Yesterday's sunrise was pretty stunning, wouldn't you say?
I SO don't have time to write this post... I am sitting in a football jersey and nothing else, with my hair in a ponytail - and my fella is picking me up in an hour and a half - I gotta get in the tub and get myself ready.
So, I am two months away from my 60th birthday. Somehow I thought this wasn't going to bother me. But I think I am feeling the effects. Not in the ways I might have expected. More in ancient hurts and regrets than in worries about the mirror or the 401k, etc.

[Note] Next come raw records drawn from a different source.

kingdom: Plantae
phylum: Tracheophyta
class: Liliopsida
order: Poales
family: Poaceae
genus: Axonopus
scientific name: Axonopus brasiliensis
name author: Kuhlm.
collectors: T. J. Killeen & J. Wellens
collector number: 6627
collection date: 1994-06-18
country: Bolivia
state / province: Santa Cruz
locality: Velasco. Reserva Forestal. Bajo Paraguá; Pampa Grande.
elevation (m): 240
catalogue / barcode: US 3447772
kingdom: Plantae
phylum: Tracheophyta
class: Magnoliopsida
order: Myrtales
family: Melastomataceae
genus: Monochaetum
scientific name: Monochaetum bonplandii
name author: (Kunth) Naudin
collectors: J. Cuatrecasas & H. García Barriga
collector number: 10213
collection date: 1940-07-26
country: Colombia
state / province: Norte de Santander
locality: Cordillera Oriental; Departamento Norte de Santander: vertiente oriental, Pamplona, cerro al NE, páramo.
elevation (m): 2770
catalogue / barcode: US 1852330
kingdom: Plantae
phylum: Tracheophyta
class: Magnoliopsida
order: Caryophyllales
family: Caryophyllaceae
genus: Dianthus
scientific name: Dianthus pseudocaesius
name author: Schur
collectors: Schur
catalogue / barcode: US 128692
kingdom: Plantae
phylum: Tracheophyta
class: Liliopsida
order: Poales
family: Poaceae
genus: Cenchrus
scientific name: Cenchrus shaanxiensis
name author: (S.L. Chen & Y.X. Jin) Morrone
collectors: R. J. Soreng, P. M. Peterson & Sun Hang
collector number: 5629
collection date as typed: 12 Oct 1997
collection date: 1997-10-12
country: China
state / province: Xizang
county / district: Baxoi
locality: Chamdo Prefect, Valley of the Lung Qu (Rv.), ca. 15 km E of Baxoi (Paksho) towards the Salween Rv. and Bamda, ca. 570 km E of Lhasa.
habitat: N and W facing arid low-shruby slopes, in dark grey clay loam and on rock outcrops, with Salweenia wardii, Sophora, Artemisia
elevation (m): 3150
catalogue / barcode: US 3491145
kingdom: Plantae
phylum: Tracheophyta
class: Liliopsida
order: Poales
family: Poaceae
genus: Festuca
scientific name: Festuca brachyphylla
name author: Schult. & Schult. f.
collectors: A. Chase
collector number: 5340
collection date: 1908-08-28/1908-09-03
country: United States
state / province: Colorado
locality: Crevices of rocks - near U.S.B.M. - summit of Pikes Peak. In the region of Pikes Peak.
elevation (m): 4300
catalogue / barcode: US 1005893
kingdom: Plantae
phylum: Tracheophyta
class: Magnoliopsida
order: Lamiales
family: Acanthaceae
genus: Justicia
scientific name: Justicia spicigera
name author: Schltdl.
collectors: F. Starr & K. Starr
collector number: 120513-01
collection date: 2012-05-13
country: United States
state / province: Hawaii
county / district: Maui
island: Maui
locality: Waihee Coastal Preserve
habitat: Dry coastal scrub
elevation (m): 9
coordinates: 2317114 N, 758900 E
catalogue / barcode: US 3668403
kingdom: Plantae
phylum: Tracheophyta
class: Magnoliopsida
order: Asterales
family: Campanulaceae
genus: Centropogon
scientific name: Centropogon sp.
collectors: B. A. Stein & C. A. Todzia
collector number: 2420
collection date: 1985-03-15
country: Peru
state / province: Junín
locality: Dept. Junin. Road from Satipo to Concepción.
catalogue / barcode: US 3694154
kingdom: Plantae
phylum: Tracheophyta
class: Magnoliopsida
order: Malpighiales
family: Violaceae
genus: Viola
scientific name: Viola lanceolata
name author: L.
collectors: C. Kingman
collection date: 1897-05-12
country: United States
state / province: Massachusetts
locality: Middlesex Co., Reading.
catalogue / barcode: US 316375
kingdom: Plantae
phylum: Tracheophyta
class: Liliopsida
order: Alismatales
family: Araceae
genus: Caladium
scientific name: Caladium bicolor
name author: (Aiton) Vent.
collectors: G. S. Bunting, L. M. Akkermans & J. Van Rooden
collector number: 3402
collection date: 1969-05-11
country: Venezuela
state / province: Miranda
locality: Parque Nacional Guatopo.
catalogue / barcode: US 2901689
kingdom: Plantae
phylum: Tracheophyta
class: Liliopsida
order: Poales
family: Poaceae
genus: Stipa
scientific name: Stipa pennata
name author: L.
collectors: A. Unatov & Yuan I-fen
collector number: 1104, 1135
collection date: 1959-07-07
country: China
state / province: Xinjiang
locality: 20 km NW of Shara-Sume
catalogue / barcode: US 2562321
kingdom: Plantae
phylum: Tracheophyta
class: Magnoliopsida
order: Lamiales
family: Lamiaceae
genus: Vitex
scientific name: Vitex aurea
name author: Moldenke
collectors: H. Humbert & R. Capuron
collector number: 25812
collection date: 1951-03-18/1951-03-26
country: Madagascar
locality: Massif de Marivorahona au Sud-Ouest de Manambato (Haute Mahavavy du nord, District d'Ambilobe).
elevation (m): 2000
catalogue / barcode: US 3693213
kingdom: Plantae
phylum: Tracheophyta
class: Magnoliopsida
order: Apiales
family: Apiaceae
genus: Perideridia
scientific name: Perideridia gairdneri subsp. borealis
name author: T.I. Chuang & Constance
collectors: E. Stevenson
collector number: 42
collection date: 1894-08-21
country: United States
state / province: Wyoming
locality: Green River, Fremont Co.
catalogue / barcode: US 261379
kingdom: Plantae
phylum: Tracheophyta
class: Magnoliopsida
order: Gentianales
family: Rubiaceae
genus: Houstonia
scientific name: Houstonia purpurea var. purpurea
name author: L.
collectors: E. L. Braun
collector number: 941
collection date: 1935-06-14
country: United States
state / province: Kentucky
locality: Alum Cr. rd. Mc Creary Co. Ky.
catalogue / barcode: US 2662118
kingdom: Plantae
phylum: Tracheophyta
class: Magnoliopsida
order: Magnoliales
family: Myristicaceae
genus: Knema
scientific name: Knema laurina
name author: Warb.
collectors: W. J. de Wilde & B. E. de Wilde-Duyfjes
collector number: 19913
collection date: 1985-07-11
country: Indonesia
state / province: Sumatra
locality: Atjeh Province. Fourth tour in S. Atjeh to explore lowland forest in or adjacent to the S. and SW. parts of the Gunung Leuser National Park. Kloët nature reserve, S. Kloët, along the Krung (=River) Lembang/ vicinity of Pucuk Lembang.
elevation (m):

Yesterday I had the Nebraska game on while I was doing my housework. I heard that the coach and several players hailed from Cardinal Mooney High School in Youngstown, Ohio. Honestly, I sat down and wept. I just cried. I am crying right now just thinking about it. I grew up with that being my dream, my goal, my life's ambition. I got to go to that school (in 1965) for 8 months before my parents moved and I had to go with them. I still remember my navy blue uniform and all my little cardigans with matching knee socks, my Bass Weejuns, my ability to go to daily Mass on my way to class. The weekly football games, the friends I had known all the way from first grade, etc. The roots. Being where I belonged.
But in April of my freshman year, I moved to a suburb of Chicago. I had to go to a public school because all of the Catholic schools were full. Can you say Culture Shock? It only took me a couple of months to add alcohol to this mix and then we were off to the races.
In 1999, I went back to Youngstown Ohio to visit my old friends. We walked through Cardinal Mooney High School. It broke my heart all over again. When I heard my friends talk about their trip to Europe and their this and that, I thought - wow, this could have been my life. I could have told them about my stint in the home for unwed mothers, but thought that wouldn't really fit.
So many things happen in life. I have spent so little time looking back. It is so useless to regret.
But yesterday it really smacked me.
Thank God for a sponsee who needed to come and see me yesterday afternoon. We had a lovely visit. She brought me the most wonderful gift from Amsterdam - I will take a photo later this week. I am sure you will be as surprised as I was!
Have a wonderful sober day everyone. I will ask God to help me not to spend too much time in regret, and I bet he'll help you too!